----- TEXTO DO DOCUMENTO -----
Cuba não se opõe à participação dos seus compatriotas no conflito ucraniano no lado russo
Embaixador cubano em Moscou esclarece posição em meio à detenção de cubanos por suposto recrutamento ilegal
Sputnik - Cuba não se opõe à participação legal de seus concidadãos na operação militar russa na Ucrânia, embora condene atividades ilegais, disse à Sputnik o embaixador cubano em Moscou, Julio Antonio Garmendía Peña, no contexto da detenção em Cuba de 17 pessoas por suposto recrutamento para o conflito ucraniano.
“Não temos nada contra os cubanos que querem apenas assinar um contrato e participar legalmente nesta operação com o Exército Russo. Mas nos opomos à ilegalidade e a estas operações, que nada têm a ver com o âmbito legal”, disse Garmendía.
Sublinhou que “os golpistas e bandidos estão por todo lado”.
----- DADOS A EXAMINAR -----
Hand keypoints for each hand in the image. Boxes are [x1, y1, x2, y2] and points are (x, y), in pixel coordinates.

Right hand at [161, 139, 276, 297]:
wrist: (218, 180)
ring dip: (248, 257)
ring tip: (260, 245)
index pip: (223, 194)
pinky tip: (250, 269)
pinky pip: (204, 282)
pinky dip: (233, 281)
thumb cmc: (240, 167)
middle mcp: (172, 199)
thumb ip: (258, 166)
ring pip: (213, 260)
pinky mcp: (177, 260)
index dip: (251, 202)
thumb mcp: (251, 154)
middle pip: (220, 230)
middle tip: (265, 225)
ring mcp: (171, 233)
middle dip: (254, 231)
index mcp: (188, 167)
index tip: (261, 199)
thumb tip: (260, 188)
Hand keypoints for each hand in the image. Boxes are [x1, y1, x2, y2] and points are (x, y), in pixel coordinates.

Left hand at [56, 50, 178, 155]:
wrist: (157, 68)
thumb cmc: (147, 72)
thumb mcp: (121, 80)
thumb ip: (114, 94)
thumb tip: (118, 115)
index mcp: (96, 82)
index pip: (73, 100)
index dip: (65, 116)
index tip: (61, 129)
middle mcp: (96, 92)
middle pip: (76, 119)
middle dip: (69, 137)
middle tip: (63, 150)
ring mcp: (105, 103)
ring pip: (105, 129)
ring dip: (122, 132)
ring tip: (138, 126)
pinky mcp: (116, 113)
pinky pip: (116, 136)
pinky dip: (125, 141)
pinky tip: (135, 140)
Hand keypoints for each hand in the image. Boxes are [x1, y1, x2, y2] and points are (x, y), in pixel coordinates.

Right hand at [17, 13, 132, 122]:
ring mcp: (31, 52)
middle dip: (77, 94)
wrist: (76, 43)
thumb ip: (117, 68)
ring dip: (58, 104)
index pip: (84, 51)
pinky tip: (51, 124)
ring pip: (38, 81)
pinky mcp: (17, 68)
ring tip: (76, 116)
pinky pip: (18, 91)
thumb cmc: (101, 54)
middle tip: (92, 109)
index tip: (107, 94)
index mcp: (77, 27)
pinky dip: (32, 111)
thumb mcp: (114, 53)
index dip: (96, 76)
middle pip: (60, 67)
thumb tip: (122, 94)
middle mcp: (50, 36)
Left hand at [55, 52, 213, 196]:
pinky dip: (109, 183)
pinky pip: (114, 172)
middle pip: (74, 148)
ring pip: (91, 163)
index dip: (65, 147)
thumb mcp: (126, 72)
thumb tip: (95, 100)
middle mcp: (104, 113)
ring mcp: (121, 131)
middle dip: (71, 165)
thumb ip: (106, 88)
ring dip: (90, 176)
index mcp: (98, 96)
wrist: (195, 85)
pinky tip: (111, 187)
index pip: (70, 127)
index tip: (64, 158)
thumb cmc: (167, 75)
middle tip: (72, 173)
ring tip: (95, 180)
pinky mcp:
-----
#### [O QUE FAZER]
Dê sequência à notícia sobre a posição de Cuba diante dos cubanos no conflito ucraniano, começando logo após a última frase dela.

#### [RESULTADO DA TAREFA]
“Estamos falando de pessoas más que, a partir de uma questão tão importante como uma operação militar, como as relações entre os nossos países, querem ganhar dinheiro, querem pôr notas no bolso e praticar atividades ilegais”, disse.
O embaixador especificou que todos os detidos são cidadãos de Cuba.
No dia 4 de setembro, o Ministério das Relações Exteriores de Cuba informou que o Ministério do Interior havia detectado e estava trabalhando na neutralização e desmantelamento de uma rede de tráfico de pessoas que supostamente operava a partir da Rússia para incorporar cidadãos cubanos ali residentes, e mesmo alguns de Cuba, nas operações de guerra na Ucrânia.